Boudica the queen of the Iceni is remembered for instigating and leading perhaps the most ferocious British rebellion against Roman rule. In AD 61 after her public beating and the rape of her daughters Boudica incited and led her own people and neighbouring tribes in a rebellion which led to the sacking of the Roman towns of Colchester, London and St Albans and the destruction of a Roman Legion, before her eventual defeat and massacre of tens of thousands of her followers.
In view of these events and my feelings about them I had expected the place to have a solemn, melancholy atmosphere, and was surprised to find that despite the bitter cold, the bare trees and ruined walls the place emanated a sense of vibrancy even cheerfulness. The wounds I had expected to encounter had healed and life had long ago moved on.
As soon as reikiheidi and I entered the gate to the place, we heard the crying of an animal and to our astonishment saw a weasel attacking a rabbit not 30 feet away from us. The rabbit struggled free from its attacker and ran towards us before stopping and huddling in the grass in front of us. The weasel sat watching the scene a little further away. I slowly moved towards the rabbit to see if it was injured. It lay still until I got close then bolted away into a burrow apparently unhurt. The most curious thing about this event is that I was half expecting we would see rabbits or hares, Boudica was reputed to have released a hare from her dress as a method of divination, with augury being determined by the direction of the hare’s flight. Hare’s are rare in the UK today, I have yet to see one, was this a sign from Boudica? If there is a divinatory or symbolic meaning to this event I am unsure of its interpretation.
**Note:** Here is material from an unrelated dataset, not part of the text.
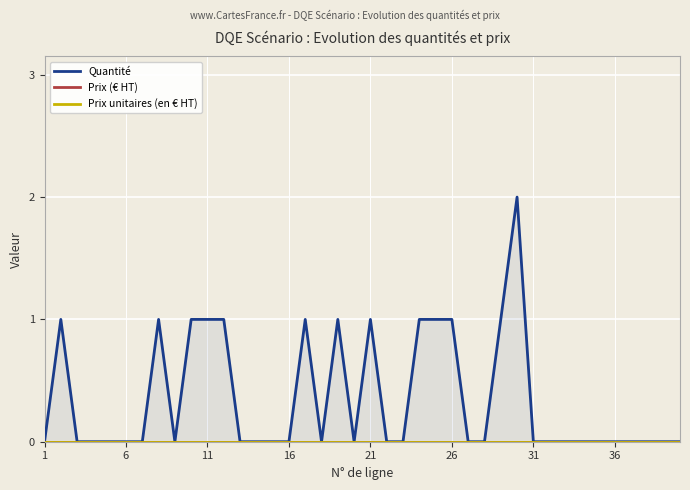

What is the value of the Quantité point at the 2nd from the left?

1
At the south-west corner of the walls we found a hollowed tree stump nestled below a Hawthorne tree, this seemed to be the perfect place to make our offering to the ancestors. We lit an incense stick and buried a coin in the ground at the heart of the tree stump, thanked those who came before us for their gifts, sacrifices and contributions and assured them they were not forgotten.
At the far west end of the site is the Tar, a beautiful little river narrow, clear and fast running. Here we made an offering (of catkins! – the only thing to hand) to the Goddess and Horned God in thanks for nature’s bounty.
We spent the next two hours exploring the ruins and a church built within the ancient walls, before returning home grounded, calmed and at peace. I feel we succeeded in our aim of touching both the past and land, closing the distance both spiritual and emotional with our ancestors and bringing something of that beautiful place into our hearts and minds. If the very land itself has memory then it is worth listening to what it has to teach.